In 1974, following the height of Vietnam War protests, the Court heard the case Steffel v. Thompson. Steffel, a protester in Georgia, along with other individuals was standing outside a shopping center on an external sidewalk handing out fliers criticizing U.S. foreign policy in Vietnam. At some point, shopping center employees confronted the group and asked them to stop hand-billing and threatened to call the police if they failed to comply. After rejecting this request, the police arrived at the scene and threatened the group with arrest for criminal trespass if they failed to disperse. The group and Steffel heeded the threat and left. However, two days afterwards, Steffel and others decided to return to the shopping center and continue hand-billing. Once again, the police were called and Steffel left the scene; this time, members of the group stayed and were arrested for criminal trespass by the police. Those arrests formed the basis for the suit. Steffel claimed that the police weaponized criminal trespass to chill their hand-billing protest, essentially abridging their freedom of speech. This suit was brought to adjudicate their rights and determine whether application of the criminal trespass law to this activity was facially unconstitutional. 

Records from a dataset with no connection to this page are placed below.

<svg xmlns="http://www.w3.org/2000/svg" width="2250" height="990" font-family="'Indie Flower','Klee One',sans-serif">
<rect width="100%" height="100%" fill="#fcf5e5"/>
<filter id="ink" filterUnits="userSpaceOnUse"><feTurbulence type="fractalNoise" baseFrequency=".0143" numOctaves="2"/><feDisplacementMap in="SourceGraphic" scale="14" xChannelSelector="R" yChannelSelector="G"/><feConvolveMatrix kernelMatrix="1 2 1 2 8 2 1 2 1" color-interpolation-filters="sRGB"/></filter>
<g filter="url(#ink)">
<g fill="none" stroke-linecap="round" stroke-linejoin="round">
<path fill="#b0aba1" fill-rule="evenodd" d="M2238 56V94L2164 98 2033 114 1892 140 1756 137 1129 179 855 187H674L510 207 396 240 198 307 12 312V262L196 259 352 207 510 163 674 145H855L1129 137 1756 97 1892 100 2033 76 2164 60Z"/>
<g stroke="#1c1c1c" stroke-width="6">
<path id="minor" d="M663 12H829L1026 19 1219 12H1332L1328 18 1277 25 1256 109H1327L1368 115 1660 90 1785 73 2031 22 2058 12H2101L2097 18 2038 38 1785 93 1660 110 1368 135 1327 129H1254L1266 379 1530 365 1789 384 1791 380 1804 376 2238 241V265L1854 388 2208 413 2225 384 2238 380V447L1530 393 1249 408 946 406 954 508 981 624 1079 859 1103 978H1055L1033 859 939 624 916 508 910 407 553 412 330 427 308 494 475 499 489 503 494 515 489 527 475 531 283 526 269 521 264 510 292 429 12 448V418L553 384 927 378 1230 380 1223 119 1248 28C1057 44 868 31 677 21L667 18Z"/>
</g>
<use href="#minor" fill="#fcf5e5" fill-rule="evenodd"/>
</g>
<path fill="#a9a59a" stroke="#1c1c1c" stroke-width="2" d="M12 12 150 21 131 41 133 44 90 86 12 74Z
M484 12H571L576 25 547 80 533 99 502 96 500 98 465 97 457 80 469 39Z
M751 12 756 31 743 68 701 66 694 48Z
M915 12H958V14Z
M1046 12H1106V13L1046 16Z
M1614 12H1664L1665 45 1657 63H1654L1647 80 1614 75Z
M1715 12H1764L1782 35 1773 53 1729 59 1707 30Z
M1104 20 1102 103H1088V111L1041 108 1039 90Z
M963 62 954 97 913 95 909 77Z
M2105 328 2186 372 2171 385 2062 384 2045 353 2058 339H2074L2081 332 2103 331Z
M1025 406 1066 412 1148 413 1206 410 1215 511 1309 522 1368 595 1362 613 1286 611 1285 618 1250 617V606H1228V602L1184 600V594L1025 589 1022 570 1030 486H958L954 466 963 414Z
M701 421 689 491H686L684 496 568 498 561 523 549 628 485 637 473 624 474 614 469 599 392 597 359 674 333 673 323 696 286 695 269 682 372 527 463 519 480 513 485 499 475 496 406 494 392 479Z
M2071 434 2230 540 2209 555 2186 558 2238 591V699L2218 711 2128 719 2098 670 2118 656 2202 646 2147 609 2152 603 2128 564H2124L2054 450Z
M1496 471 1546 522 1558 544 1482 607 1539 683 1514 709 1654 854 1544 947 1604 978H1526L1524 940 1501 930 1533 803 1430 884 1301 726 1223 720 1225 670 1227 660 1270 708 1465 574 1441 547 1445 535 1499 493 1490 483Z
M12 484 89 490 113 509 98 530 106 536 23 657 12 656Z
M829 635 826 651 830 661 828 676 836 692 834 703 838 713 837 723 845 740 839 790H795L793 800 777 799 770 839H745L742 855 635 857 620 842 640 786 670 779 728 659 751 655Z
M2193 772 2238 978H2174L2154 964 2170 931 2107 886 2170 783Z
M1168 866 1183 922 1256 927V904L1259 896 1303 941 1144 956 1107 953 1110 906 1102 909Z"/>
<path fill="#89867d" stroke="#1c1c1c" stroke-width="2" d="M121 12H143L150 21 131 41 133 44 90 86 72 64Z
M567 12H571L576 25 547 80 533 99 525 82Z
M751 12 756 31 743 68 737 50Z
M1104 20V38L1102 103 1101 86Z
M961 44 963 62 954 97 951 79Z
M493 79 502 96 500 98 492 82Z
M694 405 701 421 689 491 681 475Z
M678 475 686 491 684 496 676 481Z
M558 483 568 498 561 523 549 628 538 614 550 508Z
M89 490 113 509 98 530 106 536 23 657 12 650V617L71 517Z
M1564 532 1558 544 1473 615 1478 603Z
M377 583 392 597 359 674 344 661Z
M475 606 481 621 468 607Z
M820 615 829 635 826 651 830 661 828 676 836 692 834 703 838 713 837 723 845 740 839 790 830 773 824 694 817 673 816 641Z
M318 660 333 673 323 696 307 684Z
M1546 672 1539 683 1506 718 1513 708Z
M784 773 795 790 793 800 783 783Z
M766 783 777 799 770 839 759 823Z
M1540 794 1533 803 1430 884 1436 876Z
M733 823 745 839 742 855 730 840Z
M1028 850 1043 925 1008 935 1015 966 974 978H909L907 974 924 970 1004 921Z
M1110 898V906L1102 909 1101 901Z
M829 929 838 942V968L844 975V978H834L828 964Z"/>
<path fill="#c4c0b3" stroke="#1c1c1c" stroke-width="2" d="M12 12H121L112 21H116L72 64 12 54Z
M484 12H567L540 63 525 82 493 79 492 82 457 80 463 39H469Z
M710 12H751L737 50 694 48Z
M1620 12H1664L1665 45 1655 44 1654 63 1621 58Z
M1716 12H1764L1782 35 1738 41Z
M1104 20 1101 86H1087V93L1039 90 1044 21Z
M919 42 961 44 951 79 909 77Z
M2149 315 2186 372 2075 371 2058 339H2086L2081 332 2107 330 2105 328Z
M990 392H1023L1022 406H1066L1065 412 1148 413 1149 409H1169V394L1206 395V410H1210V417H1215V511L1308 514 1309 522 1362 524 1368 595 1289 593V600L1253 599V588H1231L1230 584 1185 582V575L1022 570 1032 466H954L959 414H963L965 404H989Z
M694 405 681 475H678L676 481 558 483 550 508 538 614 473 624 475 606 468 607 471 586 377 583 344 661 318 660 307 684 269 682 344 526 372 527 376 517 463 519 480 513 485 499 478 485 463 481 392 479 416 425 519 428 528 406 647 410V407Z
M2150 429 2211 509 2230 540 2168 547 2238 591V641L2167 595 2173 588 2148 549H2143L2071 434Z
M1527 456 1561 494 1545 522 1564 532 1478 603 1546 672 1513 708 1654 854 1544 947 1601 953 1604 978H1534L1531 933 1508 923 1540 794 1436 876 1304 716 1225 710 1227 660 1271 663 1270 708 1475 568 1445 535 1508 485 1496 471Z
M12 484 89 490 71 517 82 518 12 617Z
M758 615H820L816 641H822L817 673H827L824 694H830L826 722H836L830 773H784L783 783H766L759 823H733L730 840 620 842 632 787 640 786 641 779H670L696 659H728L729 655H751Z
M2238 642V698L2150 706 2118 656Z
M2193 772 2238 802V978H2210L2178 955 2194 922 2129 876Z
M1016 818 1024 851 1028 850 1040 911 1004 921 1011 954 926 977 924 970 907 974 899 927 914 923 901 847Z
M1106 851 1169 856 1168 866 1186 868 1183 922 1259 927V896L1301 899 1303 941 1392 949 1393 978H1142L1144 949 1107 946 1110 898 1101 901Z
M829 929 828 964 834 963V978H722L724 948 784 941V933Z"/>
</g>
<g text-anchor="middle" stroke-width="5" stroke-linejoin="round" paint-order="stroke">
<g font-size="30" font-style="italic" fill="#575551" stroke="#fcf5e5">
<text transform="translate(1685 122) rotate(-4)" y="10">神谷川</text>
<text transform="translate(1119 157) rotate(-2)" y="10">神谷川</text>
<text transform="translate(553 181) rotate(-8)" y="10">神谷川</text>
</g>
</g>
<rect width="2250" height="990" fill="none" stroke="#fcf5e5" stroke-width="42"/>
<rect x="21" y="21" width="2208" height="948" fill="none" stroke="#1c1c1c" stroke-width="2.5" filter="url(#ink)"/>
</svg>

The district court and the Fifth Circuit denied Steffel’s request on procedural grounds, so Steffel appealed to the Supreme Court.  Ultimately, the Supreme Court held that federal declaratory relief is available when “a federal plaintiff demonstrates a genuine threat of enforcement of a disputed criminal statute.” A plaintiff need not “expose himself to actual arrest or prosecution to be entitled to challenge a statute that he claims deters the exercise of his constitutional rights.” Although the case fizzled out on remand, the Court highlighted the credible fear posed by the arrest and prosecution of Steffel’s fellow protestors, which may have been dispositive if the case had continued. Clarifying the availability of declaratory relief in PECs, Steffel represents the Court upholding the use of the judiciary to proactively combat government overreach.  

The 2014 case Susan B. Anthony List v. Driehaus provides further insight into the standing requirements for a PEC plaintiff. Another example of the Supreme Court protecting the freedom of speech through PECs, Susan B. Anthony List dealt with an Ohio law criminalizing false statements made during a political campaign. The plaintiff claimed restrictions on their expression and characterization of the Affordable Care Act and their assessment of what it meant to voters unconstitutionally restricted their First Amendment rights. Like in Steffel, the plaintiff in this case lost at both the trial and appellate levels. The issue on appeal was whether the question of ripeness was correctly decided. The Court held that a plaintiff may challenge a law before its enforcement if the plaintiff alleges “an intention to engage in a course of conduct arguably affected by a constitutional interest, but proscribed by a statute, and there exists a credible threat of prosecution.” This means that plaintiffs can bring a PEC if they intend to act in a way protected by the constitution, such as by engaging in free speech, but a statute seems to prohibit such conduct.


PECs are a vehicle for change, allowing plaintiffs to take the offensive against a state or federal government that has targeted the legal activities of a given party. In the context of crypto, the legislature has yet to provide a regulatory framework for digital assets, and in the meantime, agencies have brought numerous enforcement challenges raising more questions than answers about the current state of the law. They have created a hostile environment where U.S. digital asset industry participants do not know what is required to act lawfully and live in fear that they will be the next recipient of a subpoena or enforcement action. Although relatively unknown in this particular space, PECs are a reliable and battle-tested tool to create change through the judiciary. While Congress acts as if encircled by a deluge of molasses, PECs can cut through the malarkey and obtain meaningful answers for parties simply trying to express their constitutionally guaranteed rights.